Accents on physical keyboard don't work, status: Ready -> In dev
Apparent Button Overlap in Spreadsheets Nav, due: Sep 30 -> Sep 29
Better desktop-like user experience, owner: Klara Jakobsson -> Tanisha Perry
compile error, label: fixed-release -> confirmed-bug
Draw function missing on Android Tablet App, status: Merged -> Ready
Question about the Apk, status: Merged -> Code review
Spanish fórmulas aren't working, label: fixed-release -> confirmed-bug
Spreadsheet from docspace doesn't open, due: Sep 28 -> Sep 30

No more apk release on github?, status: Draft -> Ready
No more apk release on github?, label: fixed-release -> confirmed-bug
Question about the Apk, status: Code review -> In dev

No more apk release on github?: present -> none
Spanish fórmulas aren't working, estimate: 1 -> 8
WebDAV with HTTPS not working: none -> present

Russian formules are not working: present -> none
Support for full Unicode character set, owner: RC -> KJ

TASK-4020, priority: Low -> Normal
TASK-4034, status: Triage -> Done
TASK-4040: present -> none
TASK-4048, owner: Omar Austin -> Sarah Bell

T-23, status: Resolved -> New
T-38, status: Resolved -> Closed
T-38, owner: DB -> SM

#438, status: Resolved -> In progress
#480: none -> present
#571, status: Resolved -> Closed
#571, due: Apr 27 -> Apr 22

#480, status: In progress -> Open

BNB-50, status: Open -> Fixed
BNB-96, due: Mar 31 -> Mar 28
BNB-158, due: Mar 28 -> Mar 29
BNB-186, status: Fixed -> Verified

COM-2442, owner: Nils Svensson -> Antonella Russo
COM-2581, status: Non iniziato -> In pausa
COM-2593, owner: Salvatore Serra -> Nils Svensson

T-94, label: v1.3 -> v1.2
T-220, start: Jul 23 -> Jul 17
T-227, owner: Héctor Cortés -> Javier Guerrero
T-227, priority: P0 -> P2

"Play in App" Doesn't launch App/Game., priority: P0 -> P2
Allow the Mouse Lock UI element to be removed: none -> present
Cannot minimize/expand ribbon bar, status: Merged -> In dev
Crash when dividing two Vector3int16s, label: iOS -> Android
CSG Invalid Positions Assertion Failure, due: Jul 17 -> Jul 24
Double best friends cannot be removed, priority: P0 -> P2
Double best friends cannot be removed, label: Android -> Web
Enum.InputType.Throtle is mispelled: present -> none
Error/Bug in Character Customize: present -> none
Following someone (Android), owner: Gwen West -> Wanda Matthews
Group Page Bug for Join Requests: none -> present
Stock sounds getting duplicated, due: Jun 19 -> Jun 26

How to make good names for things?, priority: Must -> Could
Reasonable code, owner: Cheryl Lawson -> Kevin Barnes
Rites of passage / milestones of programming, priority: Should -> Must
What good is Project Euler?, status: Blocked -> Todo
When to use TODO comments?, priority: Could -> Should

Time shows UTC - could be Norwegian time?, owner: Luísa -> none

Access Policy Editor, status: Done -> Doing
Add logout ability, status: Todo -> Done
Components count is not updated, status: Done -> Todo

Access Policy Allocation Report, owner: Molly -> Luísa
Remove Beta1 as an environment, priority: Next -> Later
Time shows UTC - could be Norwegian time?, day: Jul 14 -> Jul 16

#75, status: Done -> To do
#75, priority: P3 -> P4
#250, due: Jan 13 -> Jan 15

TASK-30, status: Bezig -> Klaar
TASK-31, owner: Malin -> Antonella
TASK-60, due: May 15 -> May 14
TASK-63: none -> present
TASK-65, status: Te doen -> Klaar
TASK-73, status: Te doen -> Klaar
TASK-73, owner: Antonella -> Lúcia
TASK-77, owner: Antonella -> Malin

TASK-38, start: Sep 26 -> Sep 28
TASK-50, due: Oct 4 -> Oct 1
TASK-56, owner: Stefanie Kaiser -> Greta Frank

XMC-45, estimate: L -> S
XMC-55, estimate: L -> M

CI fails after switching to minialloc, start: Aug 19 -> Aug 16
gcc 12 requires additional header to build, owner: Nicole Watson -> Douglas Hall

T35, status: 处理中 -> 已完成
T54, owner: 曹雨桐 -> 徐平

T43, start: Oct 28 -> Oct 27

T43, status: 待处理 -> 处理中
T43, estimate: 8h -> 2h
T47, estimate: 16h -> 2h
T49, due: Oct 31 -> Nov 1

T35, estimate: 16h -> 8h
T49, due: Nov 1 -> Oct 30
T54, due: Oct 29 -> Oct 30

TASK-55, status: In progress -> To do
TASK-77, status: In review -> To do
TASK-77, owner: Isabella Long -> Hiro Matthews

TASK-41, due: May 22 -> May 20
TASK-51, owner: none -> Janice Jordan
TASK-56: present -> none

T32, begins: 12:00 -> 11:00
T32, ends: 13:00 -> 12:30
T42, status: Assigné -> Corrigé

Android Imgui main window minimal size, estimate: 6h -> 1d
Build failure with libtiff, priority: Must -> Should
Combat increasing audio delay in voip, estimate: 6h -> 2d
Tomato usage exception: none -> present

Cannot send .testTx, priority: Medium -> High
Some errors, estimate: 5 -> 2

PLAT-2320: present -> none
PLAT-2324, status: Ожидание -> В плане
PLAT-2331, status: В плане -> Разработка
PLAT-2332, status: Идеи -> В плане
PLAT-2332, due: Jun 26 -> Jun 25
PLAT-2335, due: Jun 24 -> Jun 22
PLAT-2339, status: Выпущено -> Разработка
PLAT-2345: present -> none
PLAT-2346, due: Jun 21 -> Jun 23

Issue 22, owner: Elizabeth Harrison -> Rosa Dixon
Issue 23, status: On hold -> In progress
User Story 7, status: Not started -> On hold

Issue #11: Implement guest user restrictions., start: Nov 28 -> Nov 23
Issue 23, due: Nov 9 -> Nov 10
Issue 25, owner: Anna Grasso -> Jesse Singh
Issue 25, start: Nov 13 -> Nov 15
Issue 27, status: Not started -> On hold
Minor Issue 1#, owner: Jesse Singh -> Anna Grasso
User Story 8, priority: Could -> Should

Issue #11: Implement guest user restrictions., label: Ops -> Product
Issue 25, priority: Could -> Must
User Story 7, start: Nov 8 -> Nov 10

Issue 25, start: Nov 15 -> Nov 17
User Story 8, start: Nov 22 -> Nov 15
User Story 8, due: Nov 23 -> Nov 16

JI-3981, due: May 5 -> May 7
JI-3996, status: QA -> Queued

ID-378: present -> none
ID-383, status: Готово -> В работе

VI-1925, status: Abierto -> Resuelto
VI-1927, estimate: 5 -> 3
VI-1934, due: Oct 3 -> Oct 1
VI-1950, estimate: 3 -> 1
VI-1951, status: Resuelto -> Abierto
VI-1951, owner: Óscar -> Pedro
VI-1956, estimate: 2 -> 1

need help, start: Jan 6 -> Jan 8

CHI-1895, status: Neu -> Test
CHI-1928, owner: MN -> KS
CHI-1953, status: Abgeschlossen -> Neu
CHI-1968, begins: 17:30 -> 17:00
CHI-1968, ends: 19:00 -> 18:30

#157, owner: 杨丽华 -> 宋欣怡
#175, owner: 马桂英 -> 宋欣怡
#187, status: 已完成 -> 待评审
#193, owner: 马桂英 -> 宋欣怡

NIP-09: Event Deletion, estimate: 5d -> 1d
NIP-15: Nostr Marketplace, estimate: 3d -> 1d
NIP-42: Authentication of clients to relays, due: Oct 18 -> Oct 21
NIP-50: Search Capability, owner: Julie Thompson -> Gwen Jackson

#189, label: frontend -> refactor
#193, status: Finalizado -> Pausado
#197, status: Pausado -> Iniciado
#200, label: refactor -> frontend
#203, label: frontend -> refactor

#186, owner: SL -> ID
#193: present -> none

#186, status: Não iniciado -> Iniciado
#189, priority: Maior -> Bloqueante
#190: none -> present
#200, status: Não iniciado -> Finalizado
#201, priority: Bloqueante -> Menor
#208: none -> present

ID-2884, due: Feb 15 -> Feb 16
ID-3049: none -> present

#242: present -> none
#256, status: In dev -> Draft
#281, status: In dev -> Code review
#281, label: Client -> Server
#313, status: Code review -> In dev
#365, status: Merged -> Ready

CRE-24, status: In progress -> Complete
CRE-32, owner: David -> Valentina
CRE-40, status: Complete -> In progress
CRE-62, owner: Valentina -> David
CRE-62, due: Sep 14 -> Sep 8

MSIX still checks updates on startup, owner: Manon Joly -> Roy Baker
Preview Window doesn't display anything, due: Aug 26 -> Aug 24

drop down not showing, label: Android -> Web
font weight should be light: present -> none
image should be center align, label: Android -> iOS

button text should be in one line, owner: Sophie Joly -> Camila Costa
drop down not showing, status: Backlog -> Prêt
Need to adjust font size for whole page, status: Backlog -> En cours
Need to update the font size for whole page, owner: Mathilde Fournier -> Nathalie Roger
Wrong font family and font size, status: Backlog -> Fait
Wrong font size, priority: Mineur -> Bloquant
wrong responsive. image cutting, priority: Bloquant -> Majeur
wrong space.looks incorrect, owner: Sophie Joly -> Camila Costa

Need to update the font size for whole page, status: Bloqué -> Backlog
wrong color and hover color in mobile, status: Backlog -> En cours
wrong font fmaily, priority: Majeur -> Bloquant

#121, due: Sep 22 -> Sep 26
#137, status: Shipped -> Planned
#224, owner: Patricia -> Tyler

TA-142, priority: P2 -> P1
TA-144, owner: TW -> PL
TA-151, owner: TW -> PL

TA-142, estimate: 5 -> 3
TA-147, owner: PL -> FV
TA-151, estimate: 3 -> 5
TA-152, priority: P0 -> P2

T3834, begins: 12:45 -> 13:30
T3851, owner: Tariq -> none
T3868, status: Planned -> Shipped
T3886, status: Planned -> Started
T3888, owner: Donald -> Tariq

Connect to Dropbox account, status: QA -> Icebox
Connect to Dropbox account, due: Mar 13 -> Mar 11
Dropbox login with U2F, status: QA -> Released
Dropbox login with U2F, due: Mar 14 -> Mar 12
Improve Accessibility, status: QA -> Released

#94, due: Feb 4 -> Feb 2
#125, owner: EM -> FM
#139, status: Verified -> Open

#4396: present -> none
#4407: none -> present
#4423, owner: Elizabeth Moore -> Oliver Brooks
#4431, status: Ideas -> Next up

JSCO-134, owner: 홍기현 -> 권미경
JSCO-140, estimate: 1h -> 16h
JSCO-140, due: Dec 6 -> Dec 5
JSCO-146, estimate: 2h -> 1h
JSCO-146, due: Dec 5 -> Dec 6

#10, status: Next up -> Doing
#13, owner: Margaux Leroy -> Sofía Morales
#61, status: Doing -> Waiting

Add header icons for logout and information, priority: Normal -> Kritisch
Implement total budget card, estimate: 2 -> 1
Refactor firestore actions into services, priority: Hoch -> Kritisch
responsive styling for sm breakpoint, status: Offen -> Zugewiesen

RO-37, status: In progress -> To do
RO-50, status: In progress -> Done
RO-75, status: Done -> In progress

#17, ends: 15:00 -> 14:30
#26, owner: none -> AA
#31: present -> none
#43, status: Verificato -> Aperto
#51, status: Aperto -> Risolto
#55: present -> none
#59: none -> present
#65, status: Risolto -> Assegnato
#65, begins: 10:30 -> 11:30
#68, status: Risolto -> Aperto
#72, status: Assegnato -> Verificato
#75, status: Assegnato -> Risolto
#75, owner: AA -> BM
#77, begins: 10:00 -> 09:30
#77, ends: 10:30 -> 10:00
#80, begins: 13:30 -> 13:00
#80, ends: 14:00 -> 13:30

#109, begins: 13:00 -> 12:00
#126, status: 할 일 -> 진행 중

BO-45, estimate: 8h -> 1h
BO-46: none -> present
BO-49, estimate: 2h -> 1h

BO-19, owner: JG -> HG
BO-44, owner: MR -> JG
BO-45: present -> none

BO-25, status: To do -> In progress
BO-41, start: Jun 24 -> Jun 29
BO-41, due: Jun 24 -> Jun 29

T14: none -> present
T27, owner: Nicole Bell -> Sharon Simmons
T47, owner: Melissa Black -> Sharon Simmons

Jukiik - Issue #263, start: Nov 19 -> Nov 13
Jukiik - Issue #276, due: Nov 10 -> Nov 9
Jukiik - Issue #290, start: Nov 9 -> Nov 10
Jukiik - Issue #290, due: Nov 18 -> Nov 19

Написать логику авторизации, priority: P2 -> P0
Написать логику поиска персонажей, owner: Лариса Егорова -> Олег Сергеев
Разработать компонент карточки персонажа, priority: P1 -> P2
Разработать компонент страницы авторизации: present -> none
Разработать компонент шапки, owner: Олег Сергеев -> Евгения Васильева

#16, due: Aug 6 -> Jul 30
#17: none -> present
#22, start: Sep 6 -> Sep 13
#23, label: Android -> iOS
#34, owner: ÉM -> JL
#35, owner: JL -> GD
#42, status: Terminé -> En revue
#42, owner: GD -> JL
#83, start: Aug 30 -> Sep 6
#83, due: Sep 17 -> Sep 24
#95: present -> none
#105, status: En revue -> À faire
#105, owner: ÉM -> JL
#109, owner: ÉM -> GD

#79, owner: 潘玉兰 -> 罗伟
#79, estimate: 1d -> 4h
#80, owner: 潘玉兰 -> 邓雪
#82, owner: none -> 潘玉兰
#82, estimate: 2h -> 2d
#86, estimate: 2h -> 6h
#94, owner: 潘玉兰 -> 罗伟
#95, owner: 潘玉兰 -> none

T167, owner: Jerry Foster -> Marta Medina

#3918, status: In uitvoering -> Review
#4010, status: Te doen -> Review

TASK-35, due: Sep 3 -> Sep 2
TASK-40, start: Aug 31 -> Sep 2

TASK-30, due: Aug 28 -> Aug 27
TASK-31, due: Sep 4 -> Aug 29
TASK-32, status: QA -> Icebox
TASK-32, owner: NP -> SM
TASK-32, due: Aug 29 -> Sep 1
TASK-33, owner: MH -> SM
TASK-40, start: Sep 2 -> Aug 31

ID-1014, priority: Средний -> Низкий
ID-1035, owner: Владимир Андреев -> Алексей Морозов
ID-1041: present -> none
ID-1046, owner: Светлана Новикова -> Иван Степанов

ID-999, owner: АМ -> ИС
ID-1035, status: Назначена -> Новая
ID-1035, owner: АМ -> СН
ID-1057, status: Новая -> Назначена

PROBLEM TO SOLVE:
If a line in the entries holds the string "progress", copy it.

RESPONSE BOX:
#438, status: Resolved -> In progress
#480, status: In progress -> Open
TASK-55, status: In progress -> To do
Issue 23, status: On hold -> In progress
CRE-24, status: In progress -> Complete
CRE-40, status: Complete -> In progress
RO-37, status: In progress -> To do
RO-50, status: In progress -> Done
RO-75, status: Done -> In progress
BO-25, status: To do -> In progress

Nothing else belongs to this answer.